Firstly, I would like to say something about the regime for assistants. I am in favour of what the rapporteur has proposed. He states here that this is an important issue and it must ultimately be resolved as a result of this report.

Now I want to turn to the issue of the asbestos problem which has been discussed here. Before any financing is granted it needs to be established who is responsible and how much money will actually be needed. There also needs to be a clear plan as to how to proceed. It is quite obvious that we cannot work in a building where, incredibly, we find there is asbestos after we have bought it.

I would also like to draw your attention to the fact that there has been talk about an Engineered Materials Arresting System (EMAS) for a long time now, although there are no clear plans regarding it. I also hope that the majority in Parliament have clearly decided that the administration should draft a proposal that we invest in more environmentally friendly vehicles for everyday use here in Parliament, but there are no plans yet for this either.


  Esko Seppänen (GUE/NGL). – (FI) Mr President, I approve of Mr Lewandowski’s report in principle, but we are abstaining because Parliament’s budget will not be voted on in its final form until the autumn and Parliament’s first draft budget is unsatisfactory. Our experience shows that by the autumn it will be clearer and so we cannot as yet adopt a position on the final wording, which will not be presented until then.
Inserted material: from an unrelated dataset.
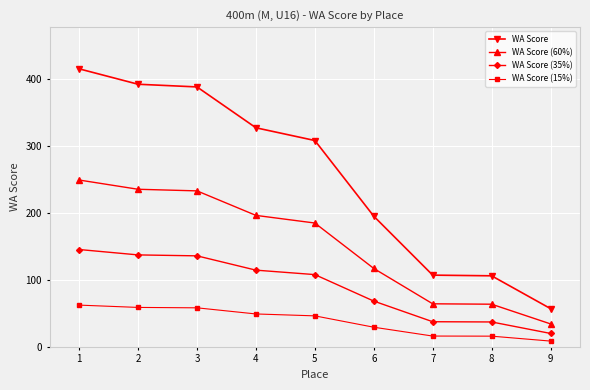

What is the value of the WA Score (15%) point at the 2nd from the left?

58.8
On a positive note I would like to draw attention to the statement by Secretary General Rømer, who said that travel expenses during the next parliamentary term will be paid entirely on the basis of genuine costs, and that no interim or temporary solutions will apply.

I agree with the criticism made by Mr Mulder regarding the Strasbourg building programme: in our view it will be a swindle if we have to carry out renovations due to asbestos.


  Janusz Lewandowski, rapporteur. − (PL) Mr President, in the first place, transparency in the rules governing the remuneration of parliamentary assistants that were are trying to achieve ought not to be an area for haggling and conflict among the political groups: it is the joint responsibility of Parliament as a whole, which will be asking next year for a renewed vote of confidence. Secondly, the climate of trust between us and the Bureau will be all the better, the more frequently and more fully we are informed in advance of undertakings with financial implications. Thirdly, the purpose of our work on the budget is precisely to prepare for the most likely scenario in the coming year. Where there is uncertainty, the answer is a budget reserve, and that applies also to uncertainty with respect to the Lisbon Treaty and its impact.


  President. − The debate is closed.

The vote will take place tomorrow, 20 May 2008.

Written statements (Rule 142)


  Nathalie Griesbeck (ALDE) , in writing. – (FR) The purpose of the report before us today is for our institution to state its position on the estimated budget for the European Parliament for 2009.

It will be a crucial year: a year in which Parliament will be renewed; a year that will also see significant changes in the statutes for MEPs and their assistants; and, above all, the first year in which the Lisbon Treaty will be in force, giving our institution extra responsibility and the extra work that goes with it.

I wish to support the draft estimates that the Bureau has submitted. Taking account of the increased financial requirements Parliament will face, these draft estimates keep us below the threshold of 20% of expenditure under heading 5. Our administration must pursue its rationalisation drive with a view to further optimising our efficiency, notably through staff redeployment.

I would add that an impact analysis is being carried out of the needs that will be generated when the simplified treaty comes into force, and that adjustment of the estimates will be possible until the first-reading vote on the budget in the autumn.